“I like the yellow roses. And oh, the pink daisies.”
Her friends tell her.
She wonders what the difference might be.
For her, it’s mostly about the patterns.
She went shopping with her cousins last weekend.
Trying on dresses, they were looking at the mirror pausing to ask each other, “Is this color looking good on me?”
She, on the other hand, grabbed the first thing that fit.
Sitting at the dinner table, she couldn’t understand when her small sister said, “Oh! The food looks pretty: how colorful!”

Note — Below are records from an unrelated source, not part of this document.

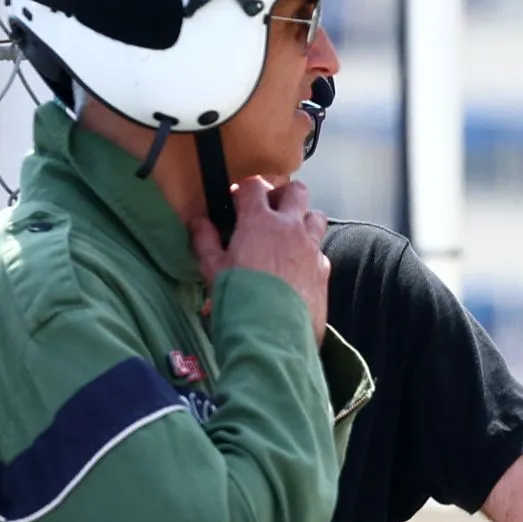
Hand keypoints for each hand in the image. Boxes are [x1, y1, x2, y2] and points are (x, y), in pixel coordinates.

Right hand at [197, 176, 331, 333]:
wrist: (272, 335)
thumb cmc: (238, 298)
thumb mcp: (212, 269)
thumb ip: (205, 241)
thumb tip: (198, 223)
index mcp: (260, 221)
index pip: (254, 186)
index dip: (243, 190)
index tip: (236, 202)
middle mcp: (290, 228)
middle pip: (296, 190)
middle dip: (283, 194)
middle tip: (270, 210)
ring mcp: (311, 248)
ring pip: (316, 216)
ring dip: (304, 219)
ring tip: (290, 235)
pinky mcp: (323, 271)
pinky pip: (320, 251)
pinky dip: (311, 254)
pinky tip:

Her fascination of colors tells a lot about she aspiring to be an artist, her parents say.
She wanted to be a painter too, but the times her sister criticized the paintings she thought were beautiful—saying the colors didn’t go well together—made her believe she won’t be able to do it.
So she gave her the colors, and stayed with the pencil and papers.
In the evenings I have lied down next to her on the grassy field nearby, I have noticed her close her eyes and heard her hum when I gaze into the orange horizon.
Last time, we stayed a little longer.
Long enough to see the stars twinkle in the pitch blue sky.
The beauty made me wish I could talk in colors so that I would have something to give her, something I thought she will never otherwise know of.
I held her hand.
I had just started to say “Pitch blue is” when she looked at me and completed the sentence, “Serenity. Warmth. Love. Nostalgia. Pain too.”
She took me by surprise because I could never have put it better than that myself.
Filling in my silent amazement, she smiled and said, “I don’t see in colors. I don’t understand them. But I know how I feel about the Night-sky.”